Good question...The main
reason I chose this over a cassette adapt is really to illuminate as much
distortion or interference as possible. I believe that if an analog signal is
converted to a magnetic wave, transferred across a gap, received then converted
back to analog, would certainly be in loss of quality from the transmission. However, by eliminating certain parts of this process, by theory it should help.

xKOBAYASHIMARUx (author)2014-04-30

Technically this only works with radio/cassette players with some sort of input that's already supported; ie cd changer port. For many stock radios this will not work.

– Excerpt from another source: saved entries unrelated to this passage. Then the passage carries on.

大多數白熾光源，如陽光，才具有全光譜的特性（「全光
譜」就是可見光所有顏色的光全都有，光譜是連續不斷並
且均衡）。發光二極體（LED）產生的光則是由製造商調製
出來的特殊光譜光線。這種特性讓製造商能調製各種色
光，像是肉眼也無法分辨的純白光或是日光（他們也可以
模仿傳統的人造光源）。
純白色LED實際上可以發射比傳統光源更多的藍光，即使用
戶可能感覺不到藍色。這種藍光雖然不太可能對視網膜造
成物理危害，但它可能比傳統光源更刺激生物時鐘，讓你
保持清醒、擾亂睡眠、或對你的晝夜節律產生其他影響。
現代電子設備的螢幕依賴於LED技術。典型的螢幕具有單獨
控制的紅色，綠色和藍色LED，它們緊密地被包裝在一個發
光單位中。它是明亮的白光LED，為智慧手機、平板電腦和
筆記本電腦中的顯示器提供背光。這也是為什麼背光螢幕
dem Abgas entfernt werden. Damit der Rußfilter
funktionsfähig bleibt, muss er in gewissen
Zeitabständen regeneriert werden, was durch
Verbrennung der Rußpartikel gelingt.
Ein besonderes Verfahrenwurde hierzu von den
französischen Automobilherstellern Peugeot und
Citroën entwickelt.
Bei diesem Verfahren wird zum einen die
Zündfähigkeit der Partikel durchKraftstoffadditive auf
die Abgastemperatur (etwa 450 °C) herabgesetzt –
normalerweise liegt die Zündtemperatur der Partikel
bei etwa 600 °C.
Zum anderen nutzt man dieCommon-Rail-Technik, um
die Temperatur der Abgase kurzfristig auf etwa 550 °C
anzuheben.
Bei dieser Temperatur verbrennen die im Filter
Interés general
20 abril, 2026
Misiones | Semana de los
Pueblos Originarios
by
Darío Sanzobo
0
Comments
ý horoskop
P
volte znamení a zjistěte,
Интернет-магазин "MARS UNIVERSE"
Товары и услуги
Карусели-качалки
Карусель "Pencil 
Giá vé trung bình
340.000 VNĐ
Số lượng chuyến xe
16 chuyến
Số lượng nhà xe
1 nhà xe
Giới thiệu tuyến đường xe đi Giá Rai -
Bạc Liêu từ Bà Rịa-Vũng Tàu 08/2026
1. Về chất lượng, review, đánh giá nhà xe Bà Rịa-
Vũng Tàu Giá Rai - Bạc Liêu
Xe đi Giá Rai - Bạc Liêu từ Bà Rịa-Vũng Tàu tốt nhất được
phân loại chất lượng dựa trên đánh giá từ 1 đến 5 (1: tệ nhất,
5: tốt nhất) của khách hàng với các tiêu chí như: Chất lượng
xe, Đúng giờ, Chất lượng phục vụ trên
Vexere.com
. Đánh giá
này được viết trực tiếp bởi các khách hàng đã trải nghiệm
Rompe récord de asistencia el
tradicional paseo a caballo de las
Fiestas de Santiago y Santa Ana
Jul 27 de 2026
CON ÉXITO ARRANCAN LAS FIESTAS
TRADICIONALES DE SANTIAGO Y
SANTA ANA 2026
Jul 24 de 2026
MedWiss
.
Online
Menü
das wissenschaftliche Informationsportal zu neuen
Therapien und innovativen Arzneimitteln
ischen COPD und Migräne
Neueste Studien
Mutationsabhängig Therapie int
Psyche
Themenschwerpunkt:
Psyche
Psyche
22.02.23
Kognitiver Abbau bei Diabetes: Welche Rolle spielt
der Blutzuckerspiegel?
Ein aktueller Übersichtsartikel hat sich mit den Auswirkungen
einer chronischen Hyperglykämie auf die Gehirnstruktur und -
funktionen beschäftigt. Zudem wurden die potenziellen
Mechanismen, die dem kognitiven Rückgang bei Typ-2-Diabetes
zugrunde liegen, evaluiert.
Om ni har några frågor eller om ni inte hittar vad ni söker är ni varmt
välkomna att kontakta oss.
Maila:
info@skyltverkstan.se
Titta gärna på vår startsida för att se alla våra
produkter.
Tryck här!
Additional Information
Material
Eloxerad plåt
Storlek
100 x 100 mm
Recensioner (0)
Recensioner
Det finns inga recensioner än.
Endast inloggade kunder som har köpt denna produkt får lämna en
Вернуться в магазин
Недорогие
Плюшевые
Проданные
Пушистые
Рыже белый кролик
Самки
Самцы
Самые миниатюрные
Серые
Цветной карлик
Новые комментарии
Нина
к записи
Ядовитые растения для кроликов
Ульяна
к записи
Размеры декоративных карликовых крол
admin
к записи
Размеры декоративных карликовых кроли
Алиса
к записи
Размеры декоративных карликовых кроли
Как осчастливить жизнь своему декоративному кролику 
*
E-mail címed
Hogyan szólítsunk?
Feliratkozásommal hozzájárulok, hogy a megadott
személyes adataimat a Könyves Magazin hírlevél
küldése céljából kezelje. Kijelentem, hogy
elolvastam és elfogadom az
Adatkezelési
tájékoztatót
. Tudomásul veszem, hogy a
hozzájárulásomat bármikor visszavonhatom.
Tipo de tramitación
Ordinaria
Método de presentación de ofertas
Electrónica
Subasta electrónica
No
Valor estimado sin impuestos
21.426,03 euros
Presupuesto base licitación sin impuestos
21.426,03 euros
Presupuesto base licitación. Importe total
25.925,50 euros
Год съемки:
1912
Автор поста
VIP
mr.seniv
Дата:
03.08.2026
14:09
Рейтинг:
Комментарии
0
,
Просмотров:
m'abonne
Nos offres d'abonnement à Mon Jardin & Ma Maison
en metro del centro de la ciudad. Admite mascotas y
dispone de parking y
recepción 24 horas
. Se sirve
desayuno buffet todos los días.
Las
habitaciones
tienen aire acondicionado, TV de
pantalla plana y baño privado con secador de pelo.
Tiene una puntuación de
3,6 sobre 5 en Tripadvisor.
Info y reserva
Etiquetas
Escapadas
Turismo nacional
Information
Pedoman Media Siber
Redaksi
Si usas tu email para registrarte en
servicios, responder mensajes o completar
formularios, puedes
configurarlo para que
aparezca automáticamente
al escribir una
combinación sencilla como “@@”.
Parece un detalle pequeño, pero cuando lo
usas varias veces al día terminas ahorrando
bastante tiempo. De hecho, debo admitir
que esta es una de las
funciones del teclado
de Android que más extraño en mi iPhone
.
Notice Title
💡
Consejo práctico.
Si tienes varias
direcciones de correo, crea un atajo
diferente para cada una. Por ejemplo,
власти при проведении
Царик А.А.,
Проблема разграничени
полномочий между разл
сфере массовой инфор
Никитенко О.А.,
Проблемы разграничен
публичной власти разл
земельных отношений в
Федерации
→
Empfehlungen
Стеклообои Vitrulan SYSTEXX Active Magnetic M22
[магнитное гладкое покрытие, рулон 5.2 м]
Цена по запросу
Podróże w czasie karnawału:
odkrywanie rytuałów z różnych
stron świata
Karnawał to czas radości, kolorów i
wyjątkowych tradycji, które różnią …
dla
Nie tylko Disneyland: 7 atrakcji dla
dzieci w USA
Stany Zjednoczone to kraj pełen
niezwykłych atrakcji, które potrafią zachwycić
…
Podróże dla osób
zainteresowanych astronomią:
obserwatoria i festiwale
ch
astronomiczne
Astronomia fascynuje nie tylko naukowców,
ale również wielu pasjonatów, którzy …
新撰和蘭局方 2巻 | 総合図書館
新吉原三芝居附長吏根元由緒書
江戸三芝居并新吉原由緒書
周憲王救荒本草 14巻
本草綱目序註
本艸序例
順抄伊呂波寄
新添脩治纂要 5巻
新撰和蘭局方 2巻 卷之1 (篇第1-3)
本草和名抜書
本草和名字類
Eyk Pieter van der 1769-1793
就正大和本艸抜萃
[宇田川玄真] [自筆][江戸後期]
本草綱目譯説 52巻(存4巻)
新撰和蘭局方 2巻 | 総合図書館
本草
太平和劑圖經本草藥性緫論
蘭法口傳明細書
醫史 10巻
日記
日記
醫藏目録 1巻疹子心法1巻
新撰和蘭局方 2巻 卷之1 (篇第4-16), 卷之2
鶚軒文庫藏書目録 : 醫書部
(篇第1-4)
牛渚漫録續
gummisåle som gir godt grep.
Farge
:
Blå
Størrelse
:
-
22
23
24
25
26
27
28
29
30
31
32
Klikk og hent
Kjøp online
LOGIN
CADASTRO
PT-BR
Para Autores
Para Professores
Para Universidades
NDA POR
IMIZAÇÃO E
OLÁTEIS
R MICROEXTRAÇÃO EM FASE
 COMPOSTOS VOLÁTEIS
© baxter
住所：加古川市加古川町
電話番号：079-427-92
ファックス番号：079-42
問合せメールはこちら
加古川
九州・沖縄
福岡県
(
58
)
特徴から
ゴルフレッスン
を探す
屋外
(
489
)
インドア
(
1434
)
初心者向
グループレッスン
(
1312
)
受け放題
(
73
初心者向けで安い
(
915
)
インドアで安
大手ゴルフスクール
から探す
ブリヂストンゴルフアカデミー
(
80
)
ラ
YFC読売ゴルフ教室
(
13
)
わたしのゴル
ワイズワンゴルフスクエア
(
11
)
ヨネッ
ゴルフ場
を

That is false... It will work for all radios with a cassette head. We are bypassing the cassette reader head in order to obtain an input. Obtaining an input from the CD changer port is much more difficult and requires specific protocols as the radio will require constant communication with CD changer in order for that input to be accepted. I've done the research. Google "Monsoon CD changer protocol", or "VWCDPIC". It gets complicated, but I'm working on this new approach as well.

Ian74 (author)2014-04-26

Couldn't you just fit an aftermarket stereo?

VentingIntrovert (author)Ian742014-04-26

That costs money... I'm broke :(

TheSurvivor99 (author)2014-04-25

Shouldn't you have blurred the license plate?

What's the harm? I park my car in a public place, where anyone could see my plate anyways. Regardless, this was just a car I found on google... Too lazy to take a picture of my own car.